§ Requests:
• A. In the trade agreement excerpt on safeguard measures, which body is the competent investigating authority for the United States?
• B. Decide whether each statement agrees with the trade agreement excerpt on safeguard measures, and support each yes or no with the deciding words of the excerpt quoted exactly: (i) A Party must give written notice at least 30 days before suspending concessions. (ii) A Party may apply both a safeguard measure and a measure under Article XIX of the GATT 1994 to the same good at the same time. (iii) A substantial cause is defined as the most important cause.
• C. Carry on the trade agreement excerpt on safeguard measures, starting right after its final sentence.

3. A Party against whose good the measure is applied shall notify the Party applying the safeguard measure in writing at least 30 days before suspending concessions under paragraph 2.
4. The obligation to provide compensation under paragraph 1 and the right to suspend concessions under paragraph 2 shall terminate on the later of:
(a) the termination of the safeguard measure, or
(b) the date on which the rate of duty returns to the rate of duty set out in the Party's 8-3 Schedule to Annex 2.3 (Tariff Elimination).
Article 8.6. Global Safeguard Measures
1. Each Party retains its rights and obligations under Article XIX of the GATT 1994 and the Safeguards Agreement.
2. This Agreement does not confer any additional rights or obligations on the Parties with regard to actions taken pursuant to Article XIX of the GATT 1994 and the Safeguards Agreement except that a Party taking a global safeguard measure may exclude imports of an originating good of another Party if such imports are not a substantial cause of serious injury or threat thereof.
3. No Party may apply, with respect to the same good, at the same time:
(a) a safeguard measure; and
(b) a measure under Article XIX of the GATT 1994 and the Safeguards Agreement.
Article 8.7. Definitions
For purposes of this Section:
competent investigating authority means
(a) for Colombia, the Subdirección de Prácticas Comerciales del Ministerio de Comercio, Industria y Turismo, and
(b) for the United States, the U.S. International Trade Commission;
domestic industry means, with respect to an imported good, the producers as a whole of the like or directly competitive good operating within the territory of a Party or those producers whose collective production of the like or directly competitive good constitutes a major proportion of the total domestic production of such good;
safeguard measure means a measure described in Article 8.1.2;
serious injury means a significant overall impairment in the position of a domestic industry;
substantial cause means a cause which is important and not less than any other cause;
threat of serious injury means serious injury that, on the basis of facts and not merely on allegation, conjecture, or remote possibility, is clearly imminent; and
transition period means the 10-year period beginning on the date of entry into force of this Agreement, except that for any good for which the Schedule to Annex 2.3 (Tariff Elimination) of the Party applying the measure provides for the Party to eliminate its tariffs on the good over a period of more than 10 years, transition period means the tariff elimination period for the good set out in that Schedule.

§ Source material:
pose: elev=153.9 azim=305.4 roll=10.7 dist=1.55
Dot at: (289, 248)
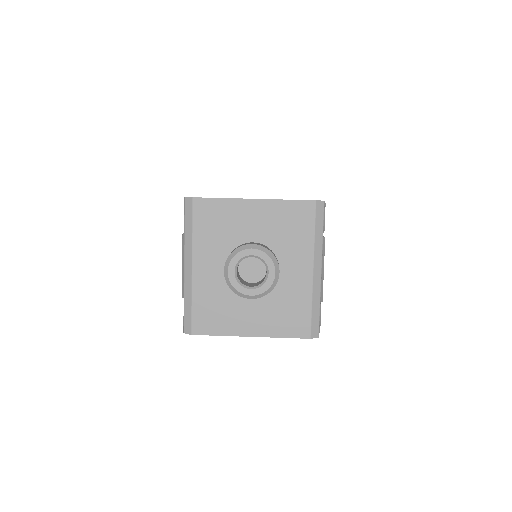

§ Per-task outputs:
• A. The U.S. International Trade Commission.

• B.
(i) Yes: "shall notify the Party applying the safeguard measure in writing at least 30 days before suspending concessions under paragraph 2."
(ii) No: "No Party may apply, with respect to the same good, at the same time."
(iii) No: "substantial cause means a cause which is important and not less than any other cause."

• C.
Section B. Antidumping and Countervailing Measures
Article 8.8. Antidumping and Countervailing Measures
1. Each Party retains its rights and obligations under the WTO Agreement with regard to the application of antidumping and countervailing duties.
2. No provision of this Agreement, including the provisions of Chapter Twenty-One (Dispute Settlement), shall be construed as imposing any rights or obligations on the Parties with respect to antidumping or countervailing duty measures.
Chapter Nine. Government Procurement
Article 9.1. Scope and Coverage
Application of Chapter
1. This Chapter applies to any measure of a Party regarding covered procurement.
2. For purposes of this Chapter, covered procurement means a procurement of goods, services, or both:
(a) by any contractual means, including purchase, rental, or lease, with or without an option to buy, build-operate-transfer contracts, and public works concession contracts;
(b) for which the value, as estimated in accordance with paragraphs 9 and 10, as appropriate, equals or exceeds the relevant threshold in Annex 9.1;
(c) that is conducted by a procuring entity; and
(d) that is not excluded from coverage.
3. For greater certainty relating to the procurement of digital products as defined in Article 15.8 (Definitions):
(a) covered procurement includes the procurement of digital products; and
(b) no provision of Chapter Fifteen (Electronic Commerce) shall be construed as imposing obligations on a Party with respect to the procurement of digital products.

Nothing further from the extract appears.